(Stored data)
- - -
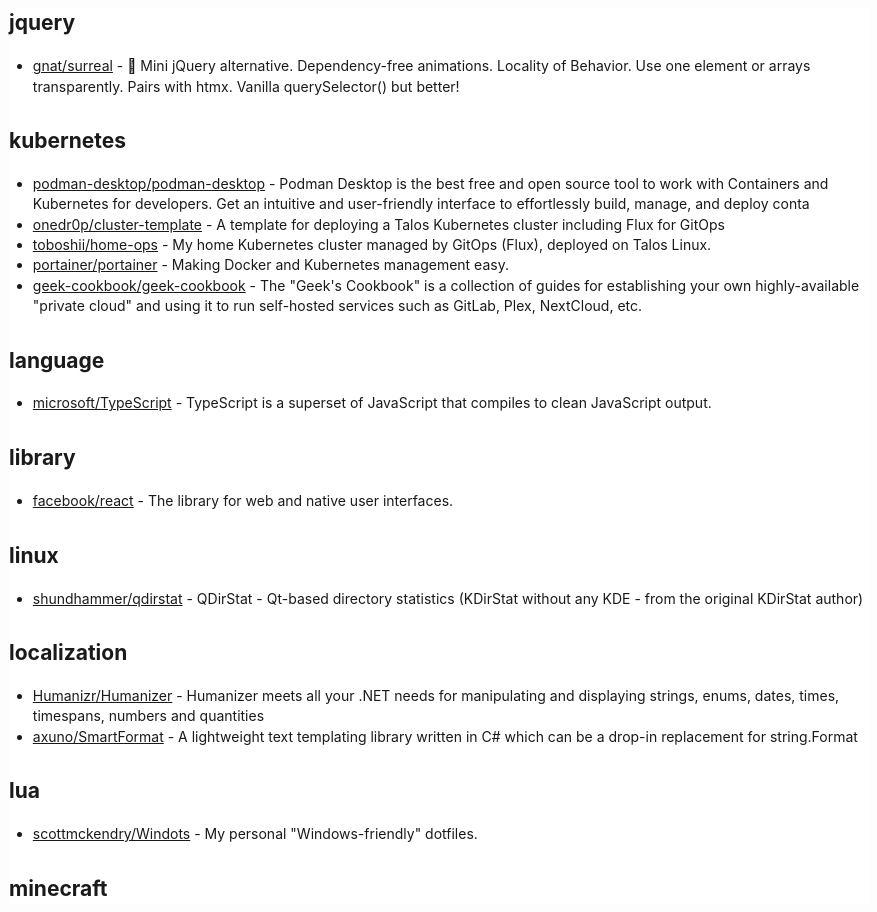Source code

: ## jquery 

- [gnat/surreal](https://github.com/gnat/surreal) - 🗿 Mini jQuery alternative. Dependency-free animations. Locality of Behavior.  Use one element or arrays transparently. Pairs with htmx. Vanilla querySelector() but better!

## kubernetes 

- [podman-desktop/podman-desktop](https://github.com/podman-desktop/podman-desktop) - Podman Desktop is the best free and open source tool to work with Containers and Kubernetes for developers. Get an intuitive and user-friendly interface to effortlessly build, manage, and deploy conta
- [onedr0p/cluster-template](https://github.com/onedr0p/cluster-template) - A template for deploying a Talos Kubernetes cluster including Flux for GitOps
- [toboshii/home-ops](https://github.com/toboshii/home-ops) - My home Kubernetes cluster managed by GitOps (Flux), deployed on Talos Linux.
- [portainer/portainer](https://github.com/portainer/portainer) - Making Docker and Kubernetes management easy.
- [geek-cookbook/geek-cookbook](https://github.com/geek-cookbook/geek-cookbook) - The "Geek's Cookbook" is a collection of guides for establishing your own highly-available "private cloud" and using it to run self-hosted services such as GitLab, Plex, NextCloud, etc.

## language 

- [microsoft/TypeScript](https://github.com/microsoft/TypeScript) - TypeScript is a superset of JavaScript that compiles to clean JavaScript output.

## library 

- [facebook/react](https://github.com/facebook/react) - The library for web and native user interfaces.

## linux 

- [shundhammer/qdirstat](https://github.com/shundhammer/qdirstat) - QDirStat - Qt-based directory statistics (KDirStat without any KDE - from the original KDirStat author)

## localization 

- [Humanizr/Humanizer](https://github.com/Humanizr/Humanizer) - Humanizer meets all your .NET needs for manipulating and displaying strings, enums, dates, times, timespans, numbers and quantities
- [axuno/SmartFormat](https://github.com/axuno/SmartFormat) - A lightweight text templating library written in C# which can be a drop-in replacement for string.Format

## lua 

- [scottmckendry/Windots](https://github.com/scottmckendry/Windots) - My personal "Windows-friendly" dotfiles.

## minecraft 
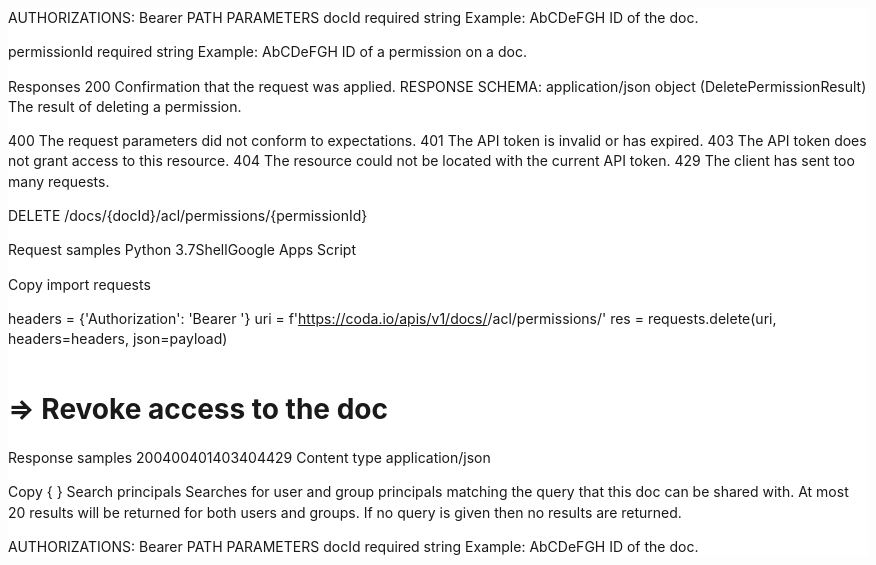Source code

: AUTHORIZATIONS:
Bearer
PATH PARAMETERS
docId
required
string
Example: AbCDeFGH
ID of the doc.

permissionId
required
string
Example: AbCDeFGH
ID of a permission on a doc.

Responses
200 Confirmation that the request was applied.
RESPONSE SCHEMA: application/json
object (DeletePermissionResult)
The result of deleting a permission.

400 The request parameters did not conform to expectations.
401 The API token is invalid or has expired.
403 The API token does not grant access to this resource.
404 The resource could not be located with the current API token.
429 The client has sent too many requests.

DELETE
/docs/{docId}/acl/permissions/{permissionId}

Request samples
Python 3.7ShellGoogle Apps Script

Copy
import requests

headers = {'Authorization': 'Bearer <your API token>'}
uri = f'https://coda.io/apis/v1/docs/<doc ID>/acl/permissions/<permission ID>'
res = requests.delete(uri, headers=headers, json=payload)

# => Revoke access to the doc
Response samples
200400401403404429
Content type
application/json

Copy
{ }
Search principals
Searches for user and group principals matching the query that this doc can be shared with. At most 20 results will be returned for both users and groups. If no query is given then no results are returned.

AUTHORIZATIONS:
Bearer
PATH PARAMETERS
docId
required
string
Example: AbCDeFGH
ID of the doc.

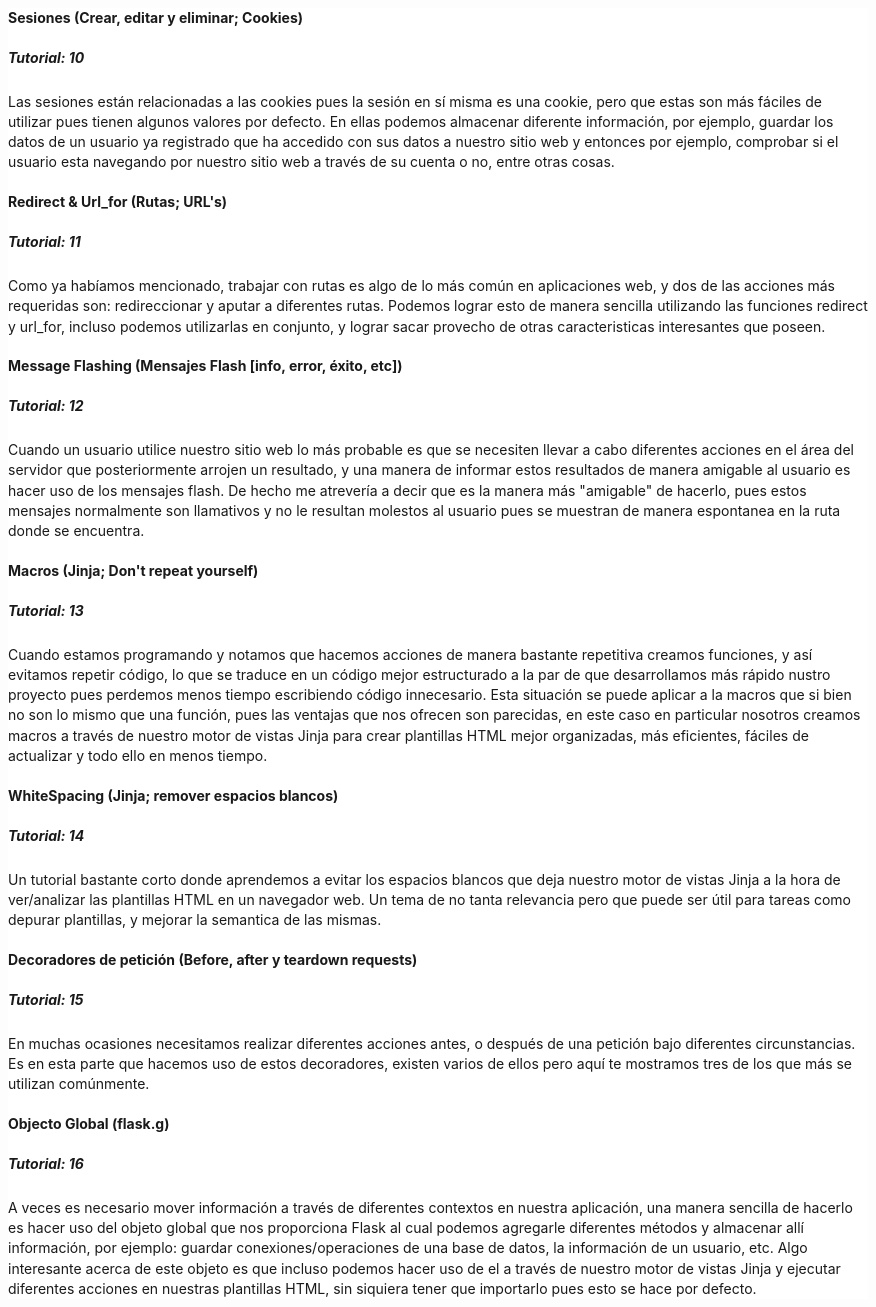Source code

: #### Sesiones (Crear, editar y eliminar; Cookies)
##### Tutorial: 10
Las sesiones están relacionadas a las cookies pues la sesión en sí misma es una cookie, pero que estas son más fáciles de utilizar pues tienen algunos valores por defecto. En ellas podemos almacenar diferente información, por ejemplo, guardar los datos de un usuario ya registrado que ha accedido con sus datos a nuestro sitio web y entonces por ejemplo, comprobar si el usuario esta navegando por nuestro sitio web a través de su cuenta o no, entre otras cosas.

#### Redirect & Url_for (Rutas; URL's)
##### Tutorial: 11
Como ya habíamos mencionado, trabajar con rutas es algo de lo más común en aplicaciones web, y dos de las acciones más requeridas son: redireccionar y aputar a diferentes rutas. Podemos lograr esto de manera sencilla utilizando las funciones redirect y url_for, incluso podemos utilizarlas en conjunto, y lograr sacar provecho de otras caracteristicas interesantes que poseen.

#### Message Flashing (Mensajes Flash [info, error, éxito, etc])
##### Tutorial: 12
Cuando un usuario utilice nuestro sitio web lo más probable es que se necesiten llevar a cabo diferentes acciones en el área del servidor que posteriormente arrojen un resultado, y una manera de informar estos resultados de manera amigable al usuario es hacer uso de los mensajes flash. De hecho me atrevería a decir que es la manera más "amigable" de hacerlo, pues estos mensajes normalmente son llamativos y no le resultan molestos al usuario pues se muestran de manera espontanea en la ruta donde se encuentra.

#### Macros (Jinja; Don't repeat yourself)
##### Tutorial: 13
Cuando estamos programando y notamos que hacemos acciones de manera bastante repetitiva creamos funciones, y así evitamos repetir código, lo que se traduce en un código mejor estructurado a la par de que desarrollamos más rápido nustro proyecto pues perdemos menos tiempo escribiendo código innecesario. Esta situación se puede aplicar a la macros que si bien no son lo mismo que una función, pues las ventajas que nos ofrecen son parecidas, en este caso en particular nosotros creamos macros a través de nuestro motor de vistas Jinja para crear plantillas HTML mejor organizadas, más eficientes, fáciles de actualizar y todo ello en menos tiempo.

#### WhiteSpacing (Jinja; remover espacios blancos)
##### Tutorial: 14
Un tutorial bastante corto donde aprendemos a evitar los espacios blancos que deja nuestro motor de vistas Jinja a la hora de ver/analizar las plantillas HTML en un navegador web. Un tema de no tanta relevancia pero que puede ser útil para tareas como depurar plantillas, y mejorar la semantica de las mismas.

#### Decoradores de petición (Before, after y teardown requests)
##### Tutorial: 15
En muchas ocasiones necesitamos realizar diferentes acciones antes, o después de una petición bajo diferentes circunstancias. Es en esta parte que hacemos uso de estos decoradores, existen varios de ellos pero aquí te mostramos tres de los que más se utilizan comúnmente.

#### Objecto Global (flask.g)
##### Tutorial: 16
A veces es necesario mover información a través de diferentes contextos en nuestra aplicación, una manera sencilla de hacerlo es hacer uso del objeto global que nos proporciona Flask al cual podemos agregarle diferentes métodos y almacenar allí información, por ejemplo: guardar conexiones/operaciones de una base de datos, la información de un usuario, etc. Algo interesante acerca de este objeto es que incluso podemos hacer uso de el a través de nuestro motor de vistas Jinja y ejecutar diferentes acciones en nuestras plantillas HTML, sin siquiera tener que importarlo pues esto se hace por defecto.
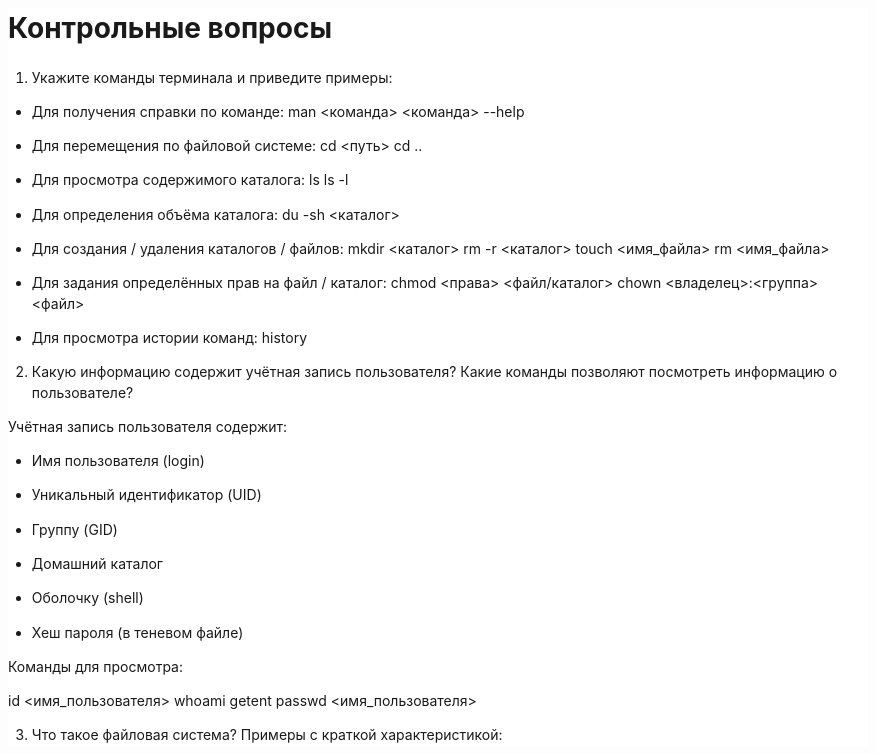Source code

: 
# Контрольные вопросы

1. Укажите команды терминала и приведите примеры:

-  Для получения справки по команде: 
man <команда> 
<команда> --help 

- Для перемещения по файловой системе:
cd <путь> 
cd .. 

- Для просмотра содержимого каталога:
ls 
ls -l 

- Для определения объёма каталога:
du -sh <каталог>

- Для создания / удаления каталогов / файлов:
mkdir <каталог> 
rm -r <каталог> 
touch <имя_файла> 
rm <имя_файла> 

- Для задания определённых прав на файл / каталог:
chmod <права> <файл/каталог> 
chown <владелец>:<группа> <файл>

- Для просмотра истории команд:
history


2. Какую информацию содержит учётная запись пользователя? Какие команды позволяют посмотреть информацию о пользователе?

Учётная запись пользователя содержит:

- Имя пользователя (login)

- Уникальный идентификатор (UID)

- Группу (GID)

- Домашний каталог

- Оболочку (shell)

- Хеш пароля (в теневом файле)

Команды для просмотра:

id <имя_пользователя> 
whoami
getent passwd <имя_пользователя> 

3. Что такое файловая система? Примеры с краткой характеристикой:

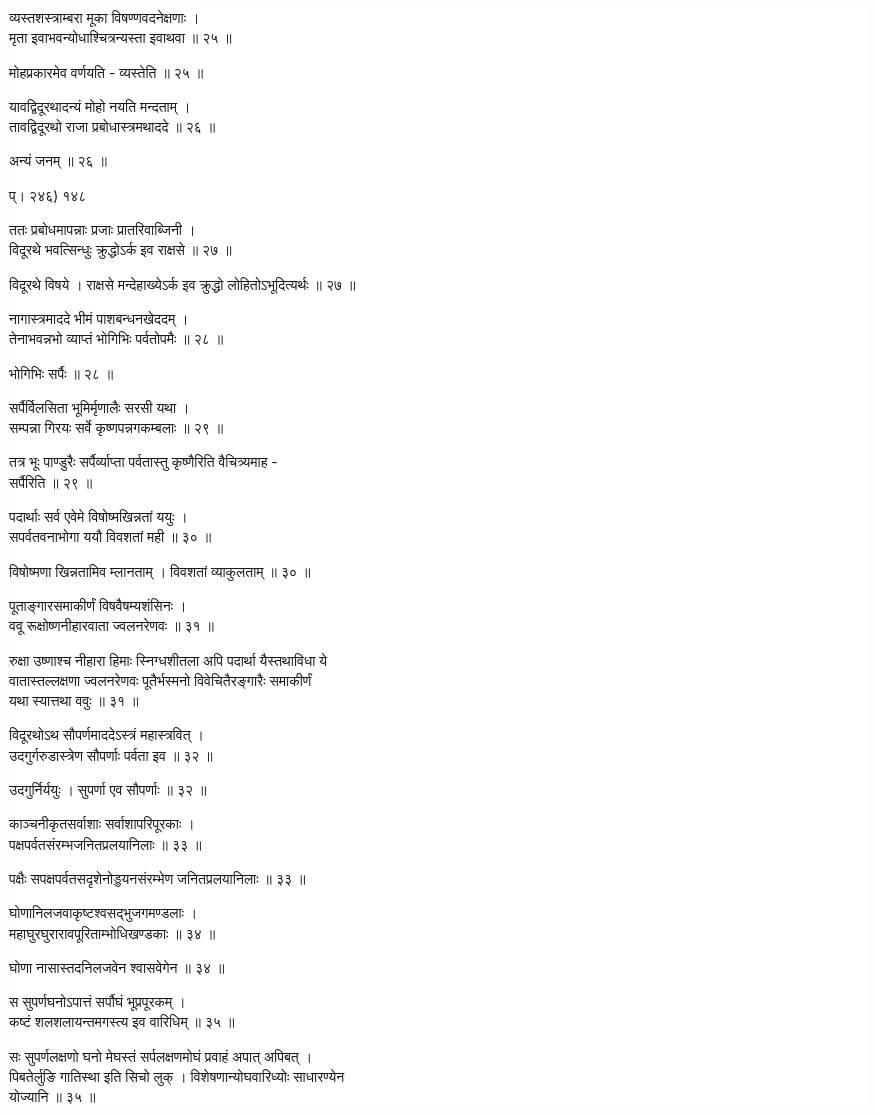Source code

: व्यस्तशस्त्राम्बरा मूका विषण्णवदनेक्षणाः ।  
मृता इवाभवन्योधाश्चित्रन्यस्ता इवाथवा ॥ २५ ॥  
  
मोहप्रकारमेव वर्णयति - व्यस्तेति ॥ २५ ॥  
  
यावद्विदूरथादन्यं मोहो नयति मन्दताम् ।  
तावद्विदूरथो राजा प्रबोधास्त्रमथाददे ॥ २६ ॥  
  
अन्यं जनम् ॥ २६ ॥  
  
प्। २४६) १४८  
  
ततः प्रबोधमापन्नाः प्रजाः प्रातरिवाब्जिनी ।  
विदूरथे भवत्सिन्धुः क्रुद्धोऽर्क इव राक्षसे ॥ २७ ॥  
  
विदूरथे विषये । राक्षसे मन्देहाख्येऽर्क इव क्रुद्धो लोहितोऽभूदित्यर्थः ॥ २७ ॥  
  
नागास्त्रमाददे भीमं पाशबन्धनखेददम् ।  
तेनाभवन्नभो व्याप्तं भोगिभिः पर्वतोपमैः ॥ २८ ॥  
  
भोगिभिः सर्पैः ॥ २८ ॥  
  
सर्पैर्विलसिता भूमिर्मृणालैः सरसी यथा ।  
सम्पन्ना गिरयः सर्वे कृष्णपन्नगकम्बलाः ॥ २९ ॥  
  
तत्र भूः पाण्डुरैः सर्पैर्व्याप्ता पर्वतास्तु कृष्णैरिति वैचित्र्यमाह -   
सर्पैरिति ॥ २९ ॥  
  
पदार्थाः सर्व एवेमे विषोष्मखिन्नतां ययुः ।  
सपर्वतवनाभोगा ययौ विवशतां मही ॥ ३० ॥  
  
विषोष्मणा खिन्नतामिव म्लानताम् । विवशतां व्याकुलताम् ॥ ३० ॥  
  
पूताङ्गारसमाकीर्णं विषवैषम्यशंसिनः ।  
ववू रूक्षोष्णनीहारवाता ज्वलनरेणवः ॥ ३१ ॥  
  
रुक्षा उष्णाश्च नीहारा हिमाः स्निग्धशीतला अपि पदार्था यैस्तथाविधा ये   
वातास्तल्लक्षणा ज्वलनरेणवः पूतैर्भस्मनो विवेचितैरङ्गारैः समाकीर्णं   
यथा स्यात्तथा ववुः ॥ ३१ ॥  
  
विदूरथोऽथ सौपर्णमाददेऽस्त्रं महास्त्रवित् ।  
उदगुर्गरुडास्त्रेण सौपर्णाः पर्वता इव ॥ ३२ ॥  
  
उदगुर्निर्ययुः । सुपर्णा एव सौपर्णाः ॥ ३२ ॥  
  
काञ्चनीकृतसर्वाशाः सर्वाशापरिपूरकाः ।  
पक्षपर्वतसंरम्भजनितप्रलयानिलाः ॥ ३३ ॥  
  
पक्षैः सपक्षपर्वतसदृशेनोड्डयनसंरम्भेण जनितप्रलयानिलाः ॥ ३३ ॥  
  
घोणानिलजवाकृष्टश्वसद्भुजगमण्डलाः ।  
महाघुरघुरारावपूरिताम्भोधिखण्डकाः ॥ ३४ ॥  
  
घोणा नासास्तदनिलजवेन श्वासवेगेन ॥ ३४ ॥  
  
स सुपर्णघनोऽपात्तं सर्पौघं भूप्रपूरकम् ।  
कष्टं शलशलायन्तमगस्त्य इव वारिधिम् ॥ ३५ ॥  
  
सः सुपर्णलक्षणो घनो मेघस्तं सर्पलक्षणमोघं प्रवाहं अपात् अपिबत् ।   
पिबतेर्लुङि गातिस्था इति सिचो लुक् । विशेषणान्योघवारिध्योः साधारण्येन   
योज्यानि ॥ ३५ ॥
- - -
What you return should be exactly the lines above, starting at the one with "##### Tutorial: 14" and ending at the one with "##### Tutorial: 16", and nothing else.

##### Tutorial: 14
Un tutorial bastante corto donde aprendemos a evitar los espacios blancos que deja nuestro motor de vistas Jinja a la hora de ver/analizar las plantillas HTML en un navegador web. Un tema de no tanta relevancia pero que puede ser útil para tareas como depurar plantillas, y mejorar la semantica de las mismas.

#### Decoradores de petición (Before, after y teardown requests)
##### Tutorial: 15
En muchas ocasiones necesitamos realizar diferentes acciones antes, o después de una petición bajo diferentes circunstancias. Es en esta parte que hacemos uso de estos decoradores, existen varios de ellos pero aquí te mostramos tres de los que más se utilizan comúnmente.

#### Objecto Global (flask.g)
##### Tutorial: 16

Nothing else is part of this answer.